The nature of the government's centralization consisted primarily of the sole right to maintain an army, the right to collect tax revenue from estates across Central Tibet, and a court of final appeal when criminal cases could not be resolved at the local level. By the mid-nineteenth century a system of regional taxation was firmly in place, with Central Tibet divided up into fifty-seven taxable districts, earlier called khül (khul), later dzong (rdzong). This was a large contiguous area of direct taxation, covering more than 1000 kilometers east to west, and over 200 kilometers north to south. The exact boundaries of these districts are not known, though the district seats, and the amount of taxes each seat was required to submit to the central government are known (See the Iron-Tiger Year Land Decree, described in Ryavec). Each district was managed by a governor or dzongpön (rdzong dpon), who was appointed by the central administration from among the ranks of the local aristocracy. Governors were responsible for collecting taxes, maintaining civil order, and ruling on criminal cases.

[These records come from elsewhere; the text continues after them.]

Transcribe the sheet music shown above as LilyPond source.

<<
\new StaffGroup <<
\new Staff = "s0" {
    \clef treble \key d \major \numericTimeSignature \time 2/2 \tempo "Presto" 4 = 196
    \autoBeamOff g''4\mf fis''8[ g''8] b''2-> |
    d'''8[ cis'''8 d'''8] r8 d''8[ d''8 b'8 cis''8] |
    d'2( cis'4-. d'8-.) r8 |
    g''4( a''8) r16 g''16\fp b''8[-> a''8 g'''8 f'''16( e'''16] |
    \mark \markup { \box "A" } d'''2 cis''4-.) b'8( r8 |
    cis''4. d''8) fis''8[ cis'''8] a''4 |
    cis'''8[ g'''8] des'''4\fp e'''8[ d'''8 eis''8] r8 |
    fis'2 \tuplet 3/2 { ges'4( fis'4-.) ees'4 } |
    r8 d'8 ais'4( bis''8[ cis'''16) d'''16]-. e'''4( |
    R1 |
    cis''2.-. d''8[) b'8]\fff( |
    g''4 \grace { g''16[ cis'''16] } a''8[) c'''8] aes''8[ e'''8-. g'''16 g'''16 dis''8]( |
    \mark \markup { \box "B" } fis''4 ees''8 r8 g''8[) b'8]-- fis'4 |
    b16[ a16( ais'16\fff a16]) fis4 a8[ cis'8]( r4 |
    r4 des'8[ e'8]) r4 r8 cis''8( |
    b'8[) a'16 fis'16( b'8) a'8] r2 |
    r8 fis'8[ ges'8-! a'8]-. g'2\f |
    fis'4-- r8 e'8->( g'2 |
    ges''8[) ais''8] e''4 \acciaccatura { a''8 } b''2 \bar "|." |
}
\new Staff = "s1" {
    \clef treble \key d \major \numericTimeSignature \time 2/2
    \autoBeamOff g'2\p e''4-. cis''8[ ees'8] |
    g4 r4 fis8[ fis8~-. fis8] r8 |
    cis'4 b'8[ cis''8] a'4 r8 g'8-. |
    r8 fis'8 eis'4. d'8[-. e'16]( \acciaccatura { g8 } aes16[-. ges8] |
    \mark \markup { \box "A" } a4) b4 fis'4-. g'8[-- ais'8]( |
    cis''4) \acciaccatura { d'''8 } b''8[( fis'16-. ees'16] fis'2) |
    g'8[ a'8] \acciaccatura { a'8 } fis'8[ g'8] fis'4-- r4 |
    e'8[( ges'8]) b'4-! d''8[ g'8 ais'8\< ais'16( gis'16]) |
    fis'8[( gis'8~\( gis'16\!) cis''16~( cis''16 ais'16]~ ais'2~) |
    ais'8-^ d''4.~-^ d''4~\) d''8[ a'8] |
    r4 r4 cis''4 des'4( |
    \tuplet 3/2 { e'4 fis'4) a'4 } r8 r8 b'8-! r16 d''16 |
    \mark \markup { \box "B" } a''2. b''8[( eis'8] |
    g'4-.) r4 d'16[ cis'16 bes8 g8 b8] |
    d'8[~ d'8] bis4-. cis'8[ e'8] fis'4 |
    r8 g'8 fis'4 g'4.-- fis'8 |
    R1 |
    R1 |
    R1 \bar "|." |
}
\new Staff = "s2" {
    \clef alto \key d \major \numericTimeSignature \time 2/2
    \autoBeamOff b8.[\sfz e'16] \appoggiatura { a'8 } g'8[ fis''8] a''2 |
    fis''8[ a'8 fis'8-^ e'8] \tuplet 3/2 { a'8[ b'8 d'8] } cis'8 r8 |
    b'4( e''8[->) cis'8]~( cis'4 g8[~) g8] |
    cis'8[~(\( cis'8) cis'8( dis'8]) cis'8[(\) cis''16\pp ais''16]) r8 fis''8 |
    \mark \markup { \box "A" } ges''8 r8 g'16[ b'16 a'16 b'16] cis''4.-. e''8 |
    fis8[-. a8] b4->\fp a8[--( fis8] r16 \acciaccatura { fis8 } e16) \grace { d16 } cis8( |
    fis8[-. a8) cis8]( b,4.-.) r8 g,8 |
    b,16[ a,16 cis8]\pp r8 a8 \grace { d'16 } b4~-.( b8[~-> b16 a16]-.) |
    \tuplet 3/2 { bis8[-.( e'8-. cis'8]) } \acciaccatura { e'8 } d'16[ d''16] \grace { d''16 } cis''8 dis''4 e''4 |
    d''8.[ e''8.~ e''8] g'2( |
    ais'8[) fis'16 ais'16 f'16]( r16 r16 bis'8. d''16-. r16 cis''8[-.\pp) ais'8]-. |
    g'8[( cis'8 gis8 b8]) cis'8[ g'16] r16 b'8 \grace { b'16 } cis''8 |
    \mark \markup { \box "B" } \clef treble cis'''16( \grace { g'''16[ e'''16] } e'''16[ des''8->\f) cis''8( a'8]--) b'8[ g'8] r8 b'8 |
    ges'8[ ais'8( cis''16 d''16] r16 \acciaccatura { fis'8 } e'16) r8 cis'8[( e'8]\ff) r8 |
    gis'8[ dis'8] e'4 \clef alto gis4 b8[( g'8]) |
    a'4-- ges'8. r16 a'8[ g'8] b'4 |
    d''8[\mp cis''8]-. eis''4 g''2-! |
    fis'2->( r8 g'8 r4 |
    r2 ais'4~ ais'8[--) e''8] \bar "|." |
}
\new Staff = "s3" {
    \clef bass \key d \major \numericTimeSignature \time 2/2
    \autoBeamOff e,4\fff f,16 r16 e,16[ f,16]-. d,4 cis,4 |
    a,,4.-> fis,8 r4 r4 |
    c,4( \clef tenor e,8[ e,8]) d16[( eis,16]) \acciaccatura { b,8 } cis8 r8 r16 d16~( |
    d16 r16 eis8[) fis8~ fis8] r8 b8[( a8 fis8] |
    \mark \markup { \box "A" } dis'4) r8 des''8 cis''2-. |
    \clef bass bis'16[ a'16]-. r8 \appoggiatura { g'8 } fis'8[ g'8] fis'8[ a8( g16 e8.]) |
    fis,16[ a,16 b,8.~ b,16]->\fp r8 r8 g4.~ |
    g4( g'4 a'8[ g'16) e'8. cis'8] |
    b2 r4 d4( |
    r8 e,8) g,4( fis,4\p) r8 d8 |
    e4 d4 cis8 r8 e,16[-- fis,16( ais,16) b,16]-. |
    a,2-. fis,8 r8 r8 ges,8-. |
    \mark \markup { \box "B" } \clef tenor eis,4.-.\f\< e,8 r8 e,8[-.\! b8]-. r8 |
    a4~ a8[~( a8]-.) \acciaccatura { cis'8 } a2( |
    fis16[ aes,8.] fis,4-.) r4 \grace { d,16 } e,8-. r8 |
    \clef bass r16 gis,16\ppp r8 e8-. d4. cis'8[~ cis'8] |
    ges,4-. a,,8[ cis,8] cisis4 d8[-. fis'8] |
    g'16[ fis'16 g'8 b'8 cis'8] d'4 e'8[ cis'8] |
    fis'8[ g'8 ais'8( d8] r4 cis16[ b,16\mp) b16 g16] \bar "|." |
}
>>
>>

Aristocratic families and monastic corporations together owned some fifty-percent of the cultivatable land in Central Tibet. The central government also owned estates throughout the region. District governors were largely autonomous in terms of local decision making powers and responsibility. This applies to larger districts such as Sakya (sa skya) and Zhigatsé, which were large enough to have complex administrations of their own but where nevertheless subject to centralized taxation, just as the other districts. Regions beyond the direct control of the Central Tibetan government included major portions of Kham (khams) to the southeast, the Himalayan kingdoms such as Mustang and Sikkim, and much of Amdo (a mdo) to the northeast, though representatives of the government often maintained offices in these regions to facilitate either annual tribute or inter-regional trade depending on the nature of the relationship between these peripheral polities and the central administration. Other peripheral kingdoms came under direct control of the central government, such as Ladakh to the far west, which was defeated by the Central Tibetan army in 1684 and placed under centralized administration.
References
Goldstein, Melvin C., "The Balance Between Centralization and Decentralization in the Traditional Tibetan Political System: An Essay on the Nature of the Tibetan Political Macro-Structure." Central Asiatic Journal 15 (1971): 170-182).
Goldstein, Melvyn C., The Snow Lion and the Dragon: China, Tibet, and the Dalai Lama. Berkeley: University of California Press, 1997.
Petech, Luciano. Aristocracy and Government in Tibet: 1728-1959. Rome: Istituto Italiano per il Medio ed Estremo Oriente, 1973.
Karl E Ryavec, "Land Use/Cover Change in Central Tibet, C. 1830-1990: Devising a GIS Methodology to Study a Historical Tibetan Land Decree." The Geographical Journal 2001 (167/4): 342-357.